#### GIVEN DATA ####

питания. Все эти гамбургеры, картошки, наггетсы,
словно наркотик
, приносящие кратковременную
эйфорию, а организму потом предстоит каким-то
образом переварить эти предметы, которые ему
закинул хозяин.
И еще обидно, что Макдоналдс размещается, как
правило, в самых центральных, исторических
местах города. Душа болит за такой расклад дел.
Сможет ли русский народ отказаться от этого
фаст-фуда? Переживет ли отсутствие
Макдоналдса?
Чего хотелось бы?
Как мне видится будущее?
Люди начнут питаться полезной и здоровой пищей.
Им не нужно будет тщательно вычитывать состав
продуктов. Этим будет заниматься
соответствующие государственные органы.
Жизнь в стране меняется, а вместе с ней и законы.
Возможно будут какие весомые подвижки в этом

####
#### GIVEN DATA ####

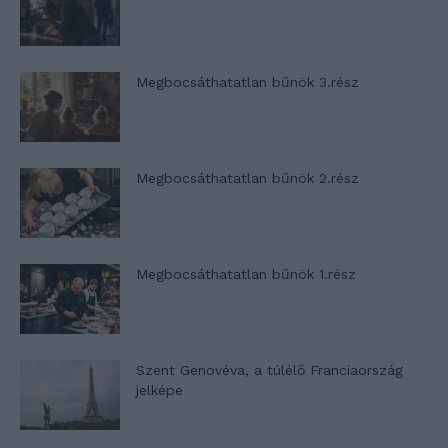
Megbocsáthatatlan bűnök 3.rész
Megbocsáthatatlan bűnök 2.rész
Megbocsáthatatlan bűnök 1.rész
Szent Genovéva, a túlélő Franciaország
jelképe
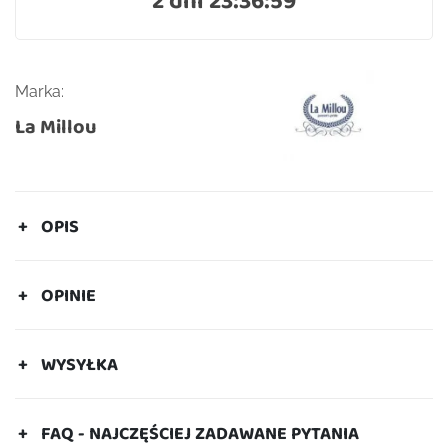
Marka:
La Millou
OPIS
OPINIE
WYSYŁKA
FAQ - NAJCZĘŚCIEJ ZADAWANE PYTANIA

####

WHAT YOU NEED TO DO:
Repeat the lines of the listing above between the line holding "Megbocsáthatatlan bűnök 3.rész" and the line holding "FAQ - NAJCZĘŚCIEJ ZADAWANE PYTANIA", inclusive. Leave out the pictures.

TASK RESPONSE:
Megbocsáthatatlan bűnök 3.rész
Megbocsáthatatlan bűnök 2.rész
Megbocsáthatatlan bűnök 1.rész
Szent Genovéva, a túlélő Franciaország
jelképe
Marka:
La Millou
OPIS
OPINIE
WYSYŁKA
FAQ - NAJCZĘŚCIEJ ZADAWANE PYTANIA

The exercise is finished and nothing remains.